Today, I'm experimenting with this recipe that I came across online: coleensrecipesblogspot.com/2010/02/crock-pot-refried-beans-for-crowd.html It had good reviews. I always make my beans on the stovetop.
The recipe calls for using DRY pinto beans, along with spices, bacon, etc., and you cook it for 8 hrs. on high. It included dumping everything in the crockpot at once, including the salt. That made me nervous since I've always heard that you shouldn't put salt in your beans until the last hour of cooking because it interferes with the cooking process. I couldn't bring myself to put in the salt, so I'll do that around 5:30 pm tonight.
I thought this method might be a convenient alternative for those times when I don't the time to be a slave to the stove, or have forgotten to soak the beans overnight, or don't care to do the "quick-cook" method for the beans. I'll let you know if they turn out.
I always add salt to my pintos at the beginning. I might have to add more that evening...

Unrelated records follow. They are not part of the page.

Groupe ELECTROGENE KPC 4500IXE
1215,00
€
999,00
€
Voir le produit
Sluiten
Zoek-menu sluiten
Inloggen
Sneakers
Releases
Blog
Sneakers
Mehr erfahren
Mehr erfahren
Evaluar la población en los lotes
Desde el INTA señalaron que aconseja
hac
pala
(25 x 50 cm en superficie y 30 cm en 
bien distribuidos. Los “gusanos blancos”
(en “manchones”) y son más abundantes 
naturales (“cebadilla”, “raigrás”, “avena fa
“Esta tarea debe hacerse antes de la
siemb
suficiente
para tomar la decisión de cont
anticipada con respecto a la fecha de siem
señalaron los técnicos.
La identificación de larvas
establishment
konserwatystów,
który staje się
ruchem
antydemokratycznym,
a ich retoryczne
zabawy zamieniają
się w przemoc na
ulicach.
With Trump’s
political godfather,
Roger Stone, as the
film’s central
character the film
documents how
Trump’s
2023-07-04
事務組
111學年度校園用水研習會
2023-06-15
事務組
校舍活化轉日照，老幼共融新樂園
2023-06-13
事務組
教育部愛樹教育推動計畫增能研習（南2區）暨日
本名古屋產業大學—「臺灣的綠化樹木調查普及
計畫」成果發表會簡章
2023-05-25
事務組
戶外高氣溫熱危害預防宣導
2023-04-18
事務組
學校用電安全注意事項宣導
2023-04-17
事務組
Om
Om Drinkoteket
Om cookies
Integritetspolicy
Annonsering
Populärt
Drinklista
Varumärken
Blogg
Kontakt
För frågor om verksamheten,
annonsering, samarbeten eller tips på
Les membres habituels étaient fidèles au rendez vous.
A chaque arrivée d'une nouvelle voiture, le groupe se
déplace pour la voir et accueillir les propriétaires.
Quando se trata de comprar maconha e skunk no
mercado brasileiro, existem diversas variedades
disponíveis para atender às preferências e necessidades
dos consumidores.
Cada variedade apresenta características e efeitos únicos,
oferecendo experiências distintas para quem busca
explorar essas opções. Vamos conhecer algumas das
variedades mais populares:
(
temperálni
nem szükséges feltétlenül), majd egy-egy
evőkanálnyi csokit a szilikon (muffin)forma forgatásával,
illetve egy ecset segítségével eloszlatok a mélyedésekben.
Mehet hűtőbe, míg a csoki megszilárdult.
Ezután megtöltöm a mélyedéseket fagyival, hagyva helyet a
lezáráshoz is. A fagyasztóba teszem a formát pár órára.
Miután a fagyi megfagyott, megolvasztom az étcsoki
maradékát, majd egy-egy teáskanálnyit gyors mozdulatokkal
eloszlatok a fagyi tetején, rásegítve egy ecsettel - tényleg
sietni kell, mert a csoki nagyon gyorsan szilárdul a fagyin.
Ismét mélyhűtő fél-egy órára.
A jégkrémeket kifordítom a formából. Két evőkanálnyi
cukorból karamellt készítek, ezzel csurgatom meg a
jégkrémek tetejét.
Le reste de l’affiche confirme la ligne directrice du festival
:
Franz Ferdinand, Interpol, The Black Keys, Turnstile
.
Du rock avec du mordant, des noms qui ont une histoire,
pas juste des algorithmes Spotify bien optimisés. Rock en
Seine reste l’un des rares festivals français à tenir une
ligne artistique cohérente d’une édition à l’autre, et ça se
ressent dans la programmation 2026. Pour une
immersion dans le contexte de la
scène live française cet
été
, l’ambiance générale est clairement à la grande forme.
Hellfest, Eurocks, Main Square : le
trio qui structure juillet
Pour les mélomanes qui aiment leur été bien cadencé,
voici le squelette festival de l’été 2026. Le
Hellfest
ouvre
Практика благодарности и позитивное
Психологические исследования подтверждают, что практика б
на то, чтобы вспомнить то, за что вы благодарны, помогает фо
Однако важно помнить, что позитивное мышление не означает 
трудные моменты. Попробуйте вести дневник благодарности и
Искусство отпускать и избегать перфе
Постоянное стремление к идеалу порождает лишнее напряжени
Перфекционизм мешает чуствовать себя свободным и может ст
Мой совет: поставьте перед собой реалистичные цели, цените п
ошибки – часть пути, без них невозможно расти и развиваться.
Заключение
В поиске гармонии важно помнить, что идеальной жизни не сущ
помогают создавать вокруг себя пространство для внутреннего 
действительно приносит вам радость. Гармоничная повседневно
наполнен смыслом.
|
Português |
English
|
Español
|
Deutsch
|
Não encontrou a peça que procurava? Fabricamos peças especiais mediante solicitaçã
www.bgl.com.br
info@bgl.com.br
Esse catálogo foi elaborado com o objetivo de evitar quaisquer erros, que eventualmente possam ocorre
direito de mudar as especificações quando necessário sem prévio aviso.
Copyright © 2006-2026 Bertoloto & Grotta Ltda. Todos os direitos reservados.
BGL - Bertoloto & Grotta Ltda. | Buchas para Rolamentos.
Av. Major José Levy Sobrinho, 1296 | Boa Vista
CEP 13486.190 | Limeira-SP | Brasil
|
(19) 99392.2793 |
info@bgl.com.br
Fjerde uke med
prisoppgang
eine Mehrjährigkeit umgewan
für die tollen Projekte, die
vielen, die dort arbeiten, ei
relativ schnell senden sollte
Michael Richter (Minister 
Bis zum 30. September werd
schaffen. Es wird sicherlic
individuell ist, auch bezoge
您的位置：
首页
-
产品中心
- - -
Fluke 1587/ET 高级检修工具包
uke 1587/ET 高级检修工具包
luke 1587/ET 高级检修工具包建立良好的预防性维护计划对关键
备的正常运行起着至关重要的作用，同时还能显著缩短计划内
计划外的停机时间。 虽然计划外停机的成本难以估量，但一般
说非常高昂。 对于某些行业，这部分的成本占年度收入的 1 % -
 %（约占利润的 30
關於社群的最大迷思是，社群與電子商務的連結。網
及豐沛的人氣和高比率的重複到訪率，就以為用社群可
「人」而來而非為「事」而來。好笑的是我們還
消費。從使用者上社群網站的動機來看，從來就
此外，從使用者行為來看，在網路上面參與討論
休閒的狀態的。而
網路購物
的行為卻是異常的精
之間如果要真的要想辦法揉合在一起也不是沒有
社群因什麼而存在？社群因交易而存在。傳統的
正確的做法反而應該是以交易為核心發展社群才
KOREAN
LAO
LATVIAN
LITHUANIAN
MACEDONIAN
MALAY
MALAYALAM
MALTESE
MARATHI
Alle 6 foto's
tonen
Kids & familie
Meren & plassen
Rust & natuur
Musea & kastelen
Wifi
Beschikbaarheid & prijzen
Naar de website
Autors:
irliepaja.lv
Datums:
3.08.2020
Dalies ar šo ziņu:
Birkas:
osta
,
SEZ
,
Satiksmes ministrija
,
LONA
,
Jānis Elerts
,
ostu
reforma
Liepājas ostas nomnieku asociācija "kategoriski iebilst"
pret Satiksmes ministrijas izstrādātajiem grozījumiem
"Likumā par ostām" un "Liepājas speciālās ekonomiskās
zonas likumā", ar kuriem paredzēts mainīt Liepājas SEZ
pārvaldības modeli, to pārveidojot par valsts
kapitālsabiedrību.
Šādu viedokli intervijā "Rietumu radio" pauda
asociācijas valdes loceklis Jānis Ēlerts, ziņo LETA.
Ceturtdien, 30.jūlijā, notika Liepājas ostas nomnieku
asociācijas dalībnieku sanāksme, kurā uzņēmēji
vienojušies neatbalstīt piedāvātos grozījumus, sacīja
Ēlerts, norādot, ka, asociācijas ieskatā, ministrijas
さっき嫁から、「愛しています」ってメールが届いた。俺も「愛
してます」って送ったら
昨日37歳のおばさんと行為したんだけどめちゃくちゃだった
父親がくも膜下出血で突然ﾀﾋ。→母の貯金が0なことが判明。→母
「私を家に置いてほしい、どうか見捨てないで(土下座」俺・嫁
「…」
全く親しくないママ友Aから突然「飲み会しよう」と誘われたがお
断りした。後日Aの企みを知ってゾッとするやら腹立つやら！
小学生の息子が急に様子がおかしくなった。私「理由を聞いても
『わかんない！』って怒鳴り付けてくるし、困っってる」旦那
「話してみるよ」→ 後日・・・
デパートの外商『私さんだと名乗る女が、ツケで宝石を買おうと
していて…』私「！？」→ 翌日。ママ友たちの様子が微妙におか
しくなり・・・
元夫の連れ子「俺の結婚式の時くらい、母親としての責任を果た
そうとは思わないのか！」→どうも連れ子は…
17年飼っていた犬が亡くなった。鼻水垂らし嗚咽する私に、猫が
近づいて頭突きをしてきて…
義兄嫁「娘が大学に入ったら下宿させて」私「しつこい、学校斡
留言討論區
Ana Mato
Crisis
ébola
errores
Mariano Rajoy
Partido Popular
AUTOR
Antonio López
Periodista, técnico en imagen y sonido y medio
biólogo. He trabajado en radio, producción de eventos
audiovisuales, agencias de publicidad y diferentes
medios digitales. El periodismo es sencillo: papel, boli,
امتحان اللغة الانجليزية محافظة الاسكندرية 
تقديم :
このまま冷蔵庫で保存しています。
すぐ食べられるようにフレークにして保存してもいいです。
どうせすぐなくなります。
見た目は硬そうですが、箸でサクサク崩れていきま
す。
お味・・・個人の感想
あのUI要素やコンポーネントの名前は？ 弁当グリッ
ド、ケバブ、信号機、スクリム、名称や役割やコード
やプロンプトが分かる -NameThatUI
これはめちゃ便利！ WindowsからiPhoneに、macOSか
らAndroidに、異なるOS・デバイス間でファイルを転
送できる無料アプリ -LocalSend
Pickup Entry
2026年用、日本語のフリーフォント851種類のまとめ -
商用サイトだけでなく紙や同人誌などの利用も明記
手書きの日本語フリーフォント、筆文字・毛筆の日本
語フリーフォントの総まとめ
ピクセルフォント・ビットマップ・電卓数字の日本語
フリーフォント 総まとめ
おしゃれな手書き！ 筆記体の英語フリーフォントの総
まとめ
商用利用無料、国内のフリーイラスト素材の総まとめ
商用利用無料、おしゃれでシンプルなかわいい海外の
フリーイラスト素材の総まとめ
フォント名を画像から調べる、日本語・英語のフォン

But I soak my beans overnight, then rinse and put in slow cooker. Give a good stir when I get home from work. My biggest problem is now that husband is retired and home all day, he stirs during the day. I don't wanted broken up or refried beans...I'm want beans! Besides, every time the lid is taken off, it takes a while to get back to temperature - he does it regardless of what's in the pot. I may have to get a slow cooker with a locking lid and take the key with me. LOL
The beans turned out great! I will definitely use that process in the future. The recipe called for 1 1/2 lbs. pintos and 9 c water. Too much liquid, I think I could easily cut back the water to 7 1/2 or 7 cups. When I do them on the stovetop, I make a lb of pintos and use 6 c of water.
I always put an oven mitt on the top of my slowcooker. That reminds DH that it's "hands off." Works for me!